NEW YORK (AP) ¿ Kaufman Bros. analyst Shaw Wu doesn't think the combination of Xerox Corp. and Affiliated Computer Services Inc. will be much of a competitive threat against Hewlett-Packard Co.

Xerox agreed to buy ACS on Monday for about $6.4 billion in cash and stock. The deal came a week after Dell Inc. said it would buy Perot Systems Corp. for $3.9 billion and a year after HP snapped up Electronic Data Systems Corp. for $13.9 billion.

Wu, who rates HP "Buy," said he does not think the "competitive landscape changes much as neither company, as a standalone, was very effective against HP and we are not sure if coming together would change things."

Xerox said the acquisition will combine its copiers, printers and document management services with ACS's business process outsourcing services. Such services help companies manage payrolls or run health care plans, for example. This way, Xerox can expand its role in helping its customers run their businesses.

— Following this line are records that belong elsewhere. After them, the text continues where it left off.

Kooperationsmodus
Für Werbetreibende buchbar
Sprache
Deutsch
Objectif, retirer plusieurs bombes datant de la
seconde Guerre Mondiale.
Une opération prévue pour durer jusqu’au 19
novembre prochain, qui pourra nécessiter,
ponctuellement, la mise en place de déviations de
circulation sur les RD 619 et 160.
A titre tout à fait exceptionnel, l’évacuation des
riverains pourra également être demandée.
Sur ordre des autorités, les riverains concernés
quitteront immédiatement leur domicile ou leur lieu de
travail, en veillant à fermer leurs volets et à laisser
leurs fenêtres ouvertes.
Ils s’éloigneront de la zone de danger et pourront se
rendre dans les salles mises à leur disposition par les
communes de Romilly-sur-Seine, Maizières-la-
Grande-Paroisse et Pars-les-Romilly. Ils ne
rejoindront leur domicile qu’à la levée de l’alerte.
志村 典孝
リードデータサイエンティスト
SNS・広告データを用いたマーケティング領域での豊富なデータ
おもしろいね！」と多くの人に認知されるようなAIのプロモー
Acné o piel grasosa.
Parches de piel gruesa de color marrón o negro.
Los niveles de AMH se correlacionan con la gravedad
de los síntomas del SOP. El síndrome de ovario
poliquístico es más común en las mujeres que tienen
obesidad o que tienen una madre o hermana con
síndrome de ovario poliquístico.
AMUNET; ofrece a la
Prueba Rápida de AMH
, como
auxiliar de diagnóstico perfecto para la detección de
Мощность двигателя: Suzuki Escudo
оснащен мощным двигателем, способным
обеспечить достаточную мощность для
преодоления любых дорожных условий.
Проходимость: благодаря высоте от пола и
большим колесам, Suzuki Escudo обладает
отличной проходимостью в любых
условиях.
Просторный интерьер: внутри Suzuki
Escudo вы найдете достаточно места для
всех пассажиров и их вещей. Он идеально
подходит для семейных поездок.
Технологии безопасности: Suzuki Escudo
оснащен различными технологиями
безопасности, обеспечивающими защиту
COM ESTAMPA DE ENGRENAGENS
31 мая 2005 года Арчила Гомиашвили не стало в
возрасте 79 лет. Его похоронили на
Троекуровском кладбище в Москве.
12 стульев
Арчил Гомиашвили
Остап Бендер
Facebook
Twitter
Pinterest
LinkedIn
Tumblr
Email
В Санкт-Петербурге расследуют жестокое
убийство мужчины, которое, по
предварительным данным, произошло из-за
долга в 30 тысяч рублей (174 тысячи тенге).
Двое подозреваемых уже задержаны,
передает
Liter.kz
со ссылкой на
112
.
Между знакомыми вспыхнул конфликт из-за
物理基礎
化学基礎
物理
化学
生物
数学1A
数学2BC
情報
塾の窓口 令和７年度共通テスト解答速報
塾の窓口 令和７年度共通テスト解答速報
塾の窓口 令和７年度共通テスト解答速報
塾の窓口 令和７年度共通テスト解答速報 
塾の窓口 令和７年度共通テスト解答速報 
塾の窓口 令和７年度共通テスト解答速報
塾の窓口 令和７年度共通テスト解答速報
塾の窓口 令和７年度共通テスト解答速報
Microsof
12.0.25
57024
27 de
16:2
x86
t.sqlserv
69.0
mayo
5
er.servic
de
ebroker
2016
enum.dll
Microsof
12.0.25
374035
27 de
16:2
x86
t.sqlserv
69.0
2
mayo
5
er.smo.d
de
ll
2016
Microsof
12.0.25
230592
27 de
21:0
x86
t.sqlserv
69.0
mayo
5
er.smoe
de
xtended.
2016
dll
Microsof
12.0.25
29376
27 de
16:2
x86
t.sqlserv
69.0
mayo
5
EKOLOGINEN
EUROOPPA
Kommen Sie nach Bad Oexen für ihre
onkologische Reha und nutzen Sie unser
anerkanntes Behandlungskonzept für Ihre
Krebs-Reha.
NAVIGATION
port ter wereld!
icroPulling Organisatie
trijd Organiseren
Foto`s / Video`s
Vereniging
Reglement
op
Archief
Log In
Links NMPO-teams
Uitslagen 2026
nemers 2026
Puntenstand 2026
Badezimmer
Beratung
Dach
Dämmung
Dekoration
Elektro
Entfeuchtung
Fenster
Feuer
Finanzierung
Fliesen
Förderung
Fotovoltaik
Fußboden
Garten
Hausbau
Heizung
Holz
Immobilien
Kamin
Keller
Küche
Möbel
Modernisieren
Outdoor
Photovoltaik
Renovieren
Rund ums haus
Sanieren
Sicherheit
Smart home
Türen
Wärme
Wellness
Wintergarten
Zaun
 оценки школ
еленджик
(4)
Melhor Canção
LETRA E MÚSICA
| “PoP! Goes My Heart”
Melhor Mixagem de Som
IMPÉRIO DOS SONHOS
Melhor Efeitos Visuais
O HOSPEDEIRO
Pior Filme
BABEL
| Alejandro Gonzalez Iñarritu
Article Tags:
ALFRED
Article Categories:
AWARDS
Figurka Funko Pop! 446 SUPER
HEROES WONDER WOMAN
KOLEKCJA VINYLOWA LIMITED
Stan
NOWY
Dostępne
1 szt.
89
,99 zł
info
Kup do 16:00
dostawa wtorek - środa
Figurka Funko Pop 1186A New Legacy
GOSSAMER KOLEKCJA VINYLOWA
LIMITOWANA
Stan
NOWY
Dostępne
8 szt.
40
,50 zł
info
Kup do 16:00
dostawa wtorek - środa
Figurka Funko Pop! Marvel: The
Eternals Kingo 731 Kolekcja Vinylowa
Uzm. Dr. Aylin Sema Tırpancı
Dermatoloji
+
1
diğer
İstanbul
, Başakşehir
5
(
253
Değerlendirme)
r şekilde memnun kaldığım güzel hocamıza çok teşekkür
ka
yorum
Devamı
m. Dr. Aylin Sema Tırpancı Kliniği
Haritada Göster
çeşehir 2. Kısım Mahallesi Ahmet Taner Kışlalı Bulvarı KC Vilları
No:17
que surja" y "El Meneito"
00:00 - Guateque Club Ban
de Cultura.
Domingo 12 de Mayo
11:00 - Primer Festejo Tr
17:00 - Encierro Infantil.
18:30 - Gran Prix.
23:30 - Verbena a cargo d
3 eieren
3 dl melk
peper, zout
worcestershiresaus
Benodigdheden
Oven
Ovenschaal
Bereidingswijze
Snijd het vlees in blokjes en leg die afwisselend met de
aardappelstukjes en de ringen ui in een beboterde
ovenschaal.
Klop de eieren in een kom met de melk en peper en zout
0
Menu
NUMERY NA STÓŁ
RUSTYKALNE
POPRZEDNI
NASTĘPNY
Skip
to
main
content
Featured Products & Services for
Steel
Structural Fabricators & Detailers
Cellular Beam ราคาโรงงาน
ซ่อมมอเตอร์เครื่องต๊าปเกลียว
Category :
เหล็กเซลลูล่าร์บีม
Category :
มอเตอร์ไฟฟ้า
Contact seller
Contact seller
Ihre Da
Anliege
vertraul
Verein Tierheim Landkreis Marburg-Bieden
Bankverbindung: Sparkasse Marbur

Wu said it's not clear how much Xerox can get ACS to become more competitive in the printer space, where HP is a leader.

"Moreover, Xerox's efforts in printers have been mixed despite its strong position in office copiers," the analyst wrote, adding that this is because the buyers of copiers in a company is often different from the buyer of printers.

"Copiers are typically managed by facilities personnel who are also responsible for office supplies and the water cooler, whereas printers are procured and managed by the IT department," the analyst wrote.

Wu raised his target price on HP to $54 from $50.

Shares of the Palo Alto, Calif.-based company fell 29 cents to $47.59 in afternoon trading.